--- START ---
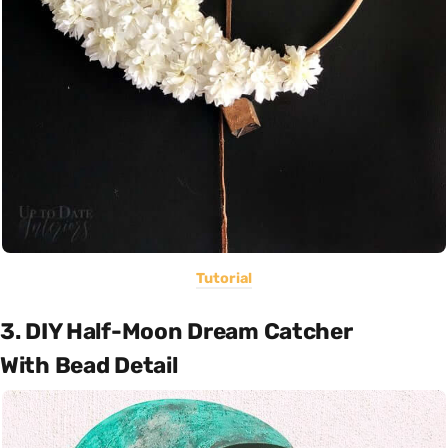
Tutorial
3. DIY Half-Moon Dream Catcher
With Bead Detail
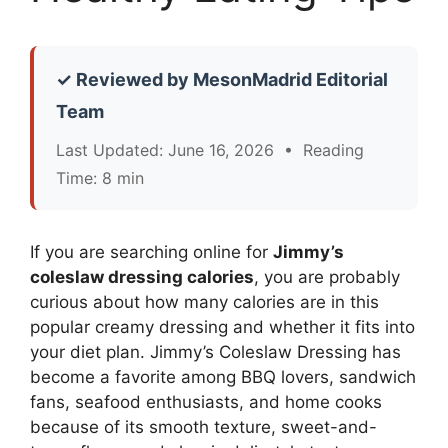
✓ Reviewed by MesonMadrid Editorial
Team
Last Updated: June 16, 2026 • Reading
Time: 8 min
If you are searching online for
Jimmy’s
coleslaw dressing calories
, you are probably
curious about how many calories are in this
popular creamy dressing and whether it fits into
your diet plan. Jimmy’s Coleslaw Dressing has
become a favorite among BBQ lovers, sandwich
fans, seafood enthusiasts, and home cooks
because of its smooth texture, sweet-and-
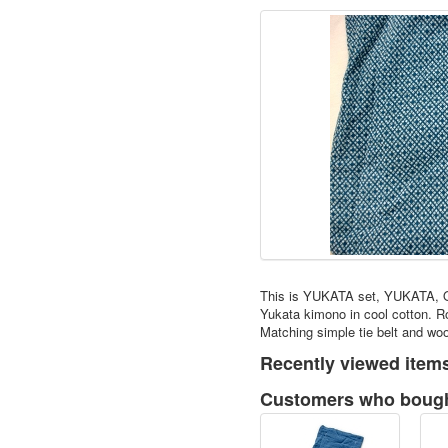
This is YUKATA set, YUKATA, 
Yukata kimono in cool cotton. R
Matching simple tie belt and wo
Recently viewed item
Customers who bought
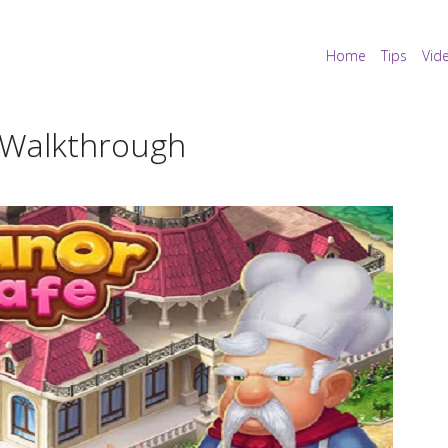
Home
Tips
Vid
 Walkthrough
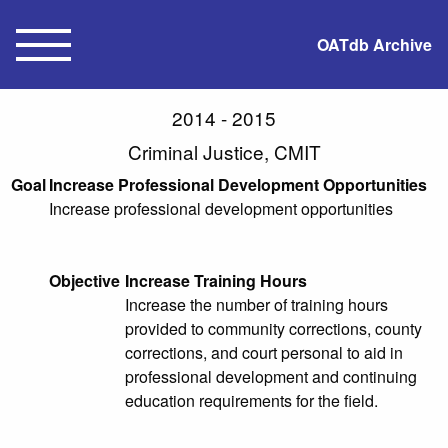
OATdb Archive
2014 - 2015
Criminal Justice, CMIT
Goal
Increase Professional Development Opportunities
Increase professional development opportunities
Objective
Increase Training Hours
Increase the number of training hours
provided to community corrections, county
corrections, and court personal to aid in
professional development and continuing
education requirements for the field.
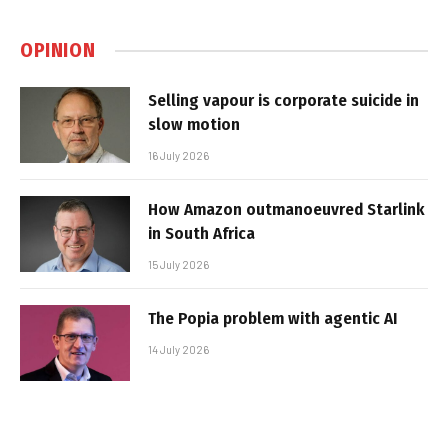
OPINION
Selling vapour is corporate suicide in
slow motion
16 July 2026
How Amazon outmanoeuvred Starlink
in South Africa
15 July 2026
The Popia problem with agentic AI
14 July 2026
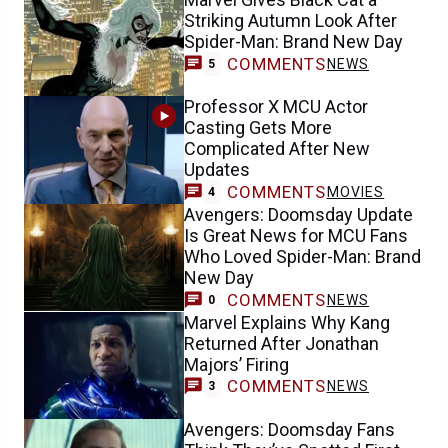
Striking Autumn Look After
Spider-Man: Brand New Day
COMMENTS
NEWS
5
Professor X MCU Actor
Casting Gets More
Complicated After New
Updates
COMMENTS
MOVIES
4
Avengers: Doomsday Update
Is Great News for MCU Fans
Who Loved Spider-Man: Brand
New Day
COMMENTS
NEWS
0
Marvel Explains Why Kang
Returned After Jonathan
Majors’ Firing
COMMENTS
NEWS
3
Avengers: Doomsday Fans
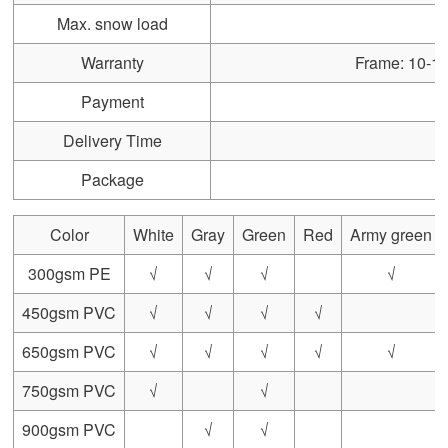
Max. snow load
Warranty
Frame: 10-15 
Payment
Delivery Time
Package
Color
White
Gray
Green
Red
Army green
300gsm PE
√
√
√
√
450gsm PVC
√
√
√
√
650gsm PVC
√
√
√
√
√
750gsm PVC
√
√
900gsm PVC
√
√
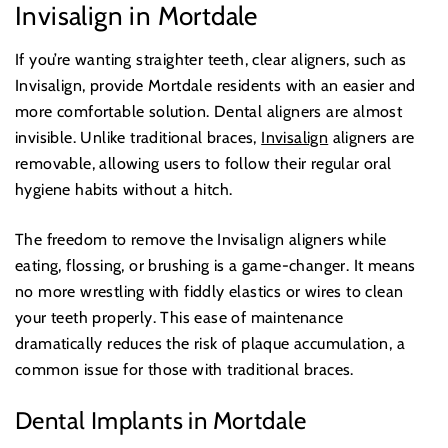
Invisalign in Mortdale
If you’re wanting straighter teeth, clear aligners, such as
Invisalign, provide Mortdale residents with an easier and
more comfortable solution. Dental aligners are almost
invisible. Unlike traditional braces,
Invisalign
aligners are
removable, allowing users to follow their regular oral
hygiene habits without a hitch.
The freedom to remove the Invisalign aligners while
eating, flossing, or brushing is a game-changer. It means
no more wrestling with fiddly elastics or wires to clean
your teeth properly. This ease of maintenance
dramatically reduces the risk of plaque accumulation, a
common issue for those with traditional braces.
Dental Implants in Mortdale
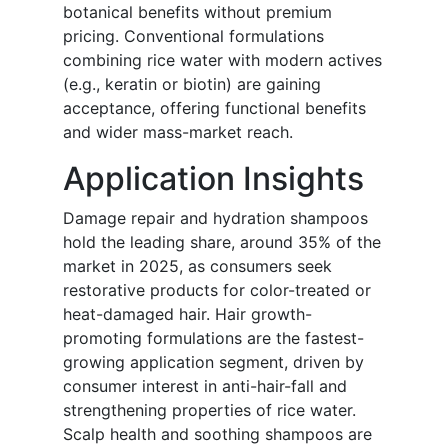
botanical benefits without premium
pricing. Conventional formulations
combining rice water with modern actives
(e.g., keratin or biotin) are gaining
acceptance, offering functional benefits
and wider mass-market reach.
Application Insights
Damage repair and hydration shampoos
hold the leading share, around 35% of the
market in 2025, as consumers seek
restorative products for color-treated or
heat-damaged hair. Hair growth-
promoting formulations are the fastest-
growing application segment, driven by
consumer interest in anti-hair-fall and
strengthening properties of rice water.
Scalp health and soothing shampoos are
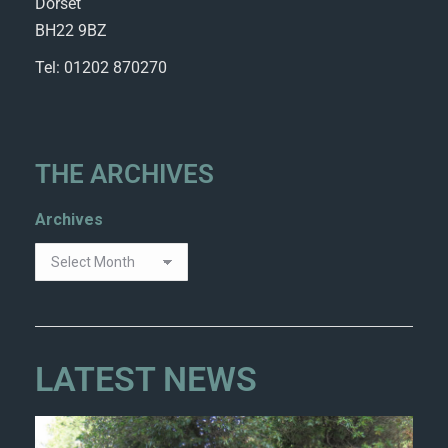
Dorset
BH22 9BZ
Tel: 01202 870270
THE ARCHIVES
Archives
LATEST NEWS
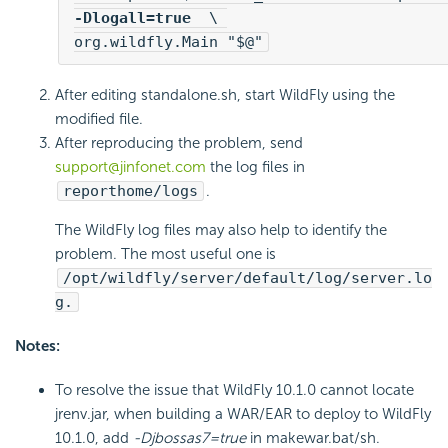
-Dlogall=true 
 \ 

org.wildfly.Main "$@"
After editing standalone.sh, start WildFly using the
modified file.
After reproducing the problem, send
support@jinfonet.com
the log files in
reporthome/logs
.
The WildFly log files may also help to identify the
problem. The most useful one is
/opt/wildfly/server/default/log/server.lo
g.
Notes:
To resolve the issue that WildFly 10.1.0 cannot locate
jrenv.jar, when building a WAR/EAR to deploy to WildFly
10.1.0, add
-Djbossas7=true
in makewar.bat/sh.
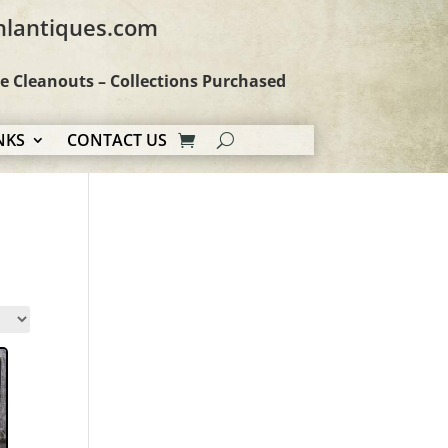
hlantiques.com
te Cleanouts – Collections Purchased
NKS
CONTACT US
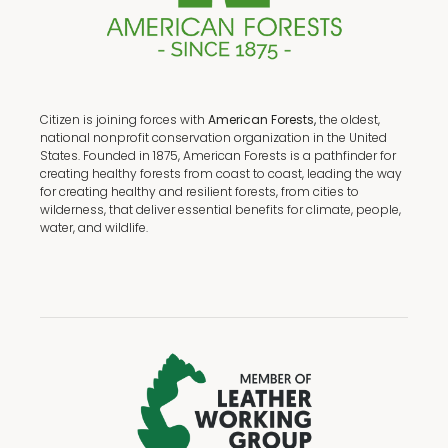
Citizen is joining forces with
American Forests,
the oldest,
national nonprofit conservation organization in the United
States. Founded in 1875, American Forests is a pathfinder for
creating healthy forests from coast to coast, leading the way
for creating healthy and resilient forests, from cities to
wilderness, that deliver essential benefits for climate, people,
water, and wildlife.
--- END ---
Written task: Where a line above contains the word "problem", show that line.

Output of the exercise:
The Popia problem with agentic AI
After reproducing the problem, send
problem. The most useful one is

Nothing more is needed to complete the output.